Training Image Classifier

We will use part of the training data provided to us, separated by high level [entity] clusters, to train the image classifier. Due to the scale of the full dataset, a random subsample is taken. See this notebook block for image classifier training.

Compute evaluation image descriptors

When we get the evaluation image data, we must compute descriptors for that data. We will use the eval index (see the common.descriptor_index.eval.json config) and the common descriptor store (common.descriptor_factory.json).
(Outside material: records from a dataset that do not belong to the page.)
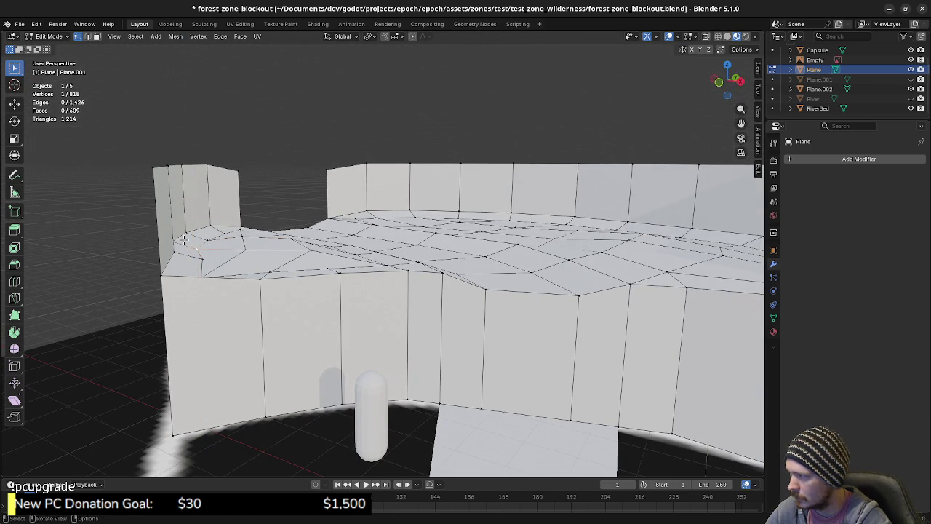
mouse_move(240, 257)
middle_mouse_down()
mouse_move(317, 296)
mouse_move(261, 290)
middle_mouse_up()
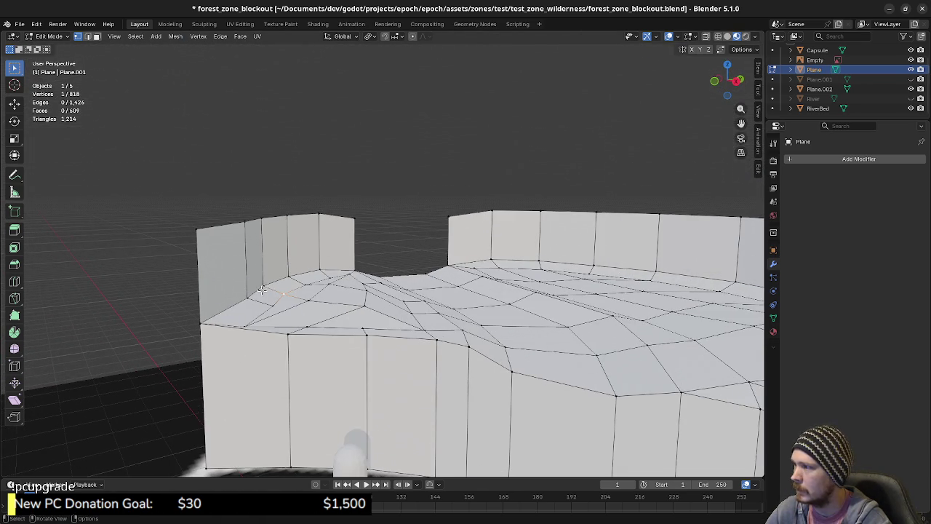
key("g")
key("z")
left_click(263, 293)
left_click(271, 297)
middle_click_drag(289, 322, 289, 311)
key("g")
key("z")
left_click(292, 320)
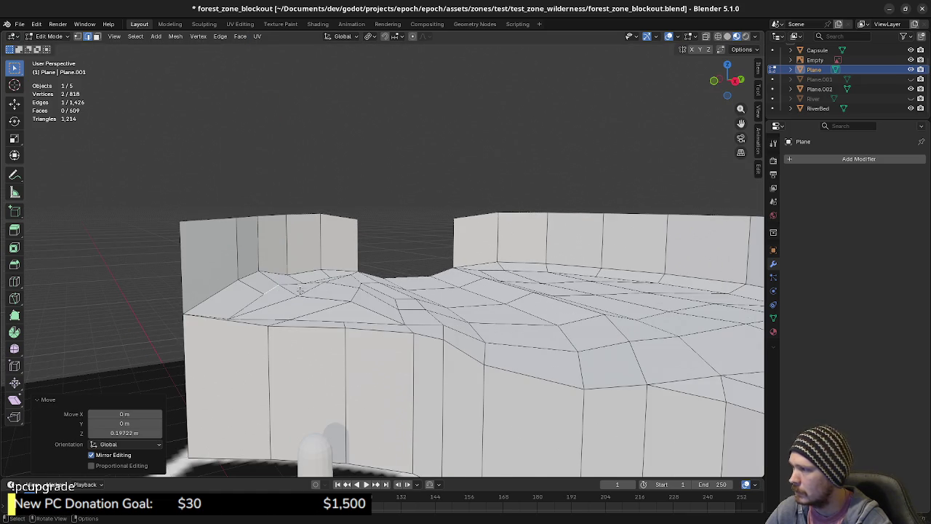
Step: Raise two neighbouring vertices near the wall gap
left_click(309, 271)
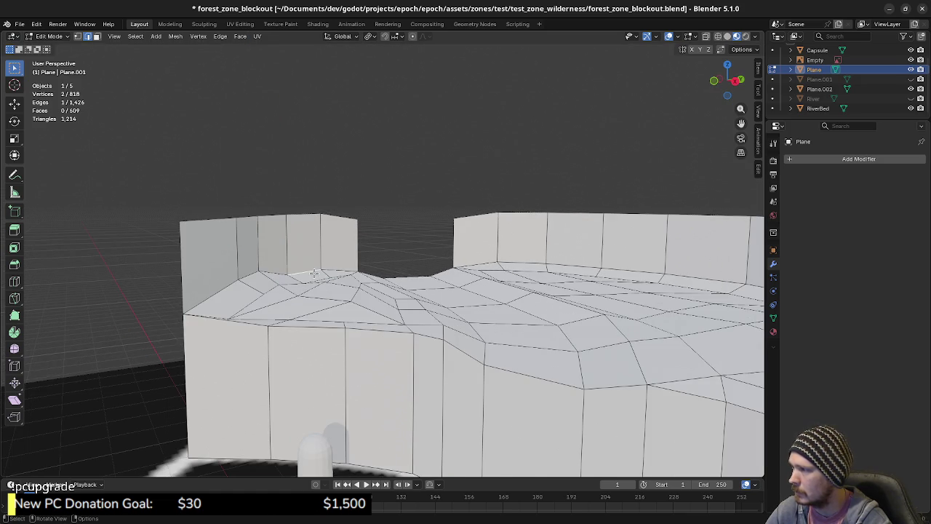
key("g")
key("z")
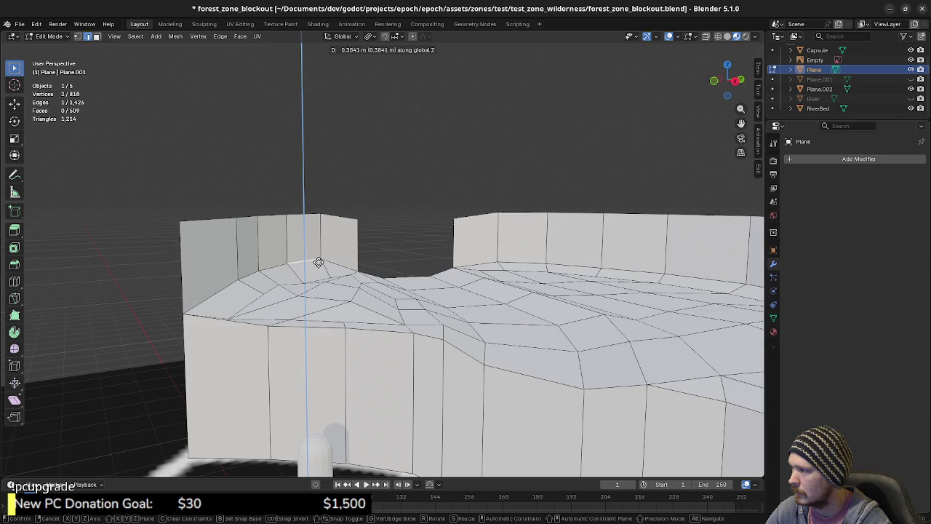
left_click(285, 264)
left_click(284, 265)
key("g")
key("z")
Using the common.cmd.eval.config.json with the compute_many_descriptors.py script should be used, which is set to these locations.

After descriptors are computed, we can proceed to scoring via the image classifier.

Using image classifier for scoring

Here we will use the trained image classifer to score clustered ad images, pooling the maximum and average HT positive scores each ad and then cluster resulting in two score sets that we will "submit" for evaluation.

Output must be in the form of an ordered json-lines file with each line having the structure:

{"cluster_id": "...", "score": <float>}

Thus, we need the evaluation truth file in order to get the cluster ID ordering, which is also json-lines and of the form:

{"cluster_id": "...", "class": <int>}
...

The evaluation script (for plotting the ROC curve) can be found here.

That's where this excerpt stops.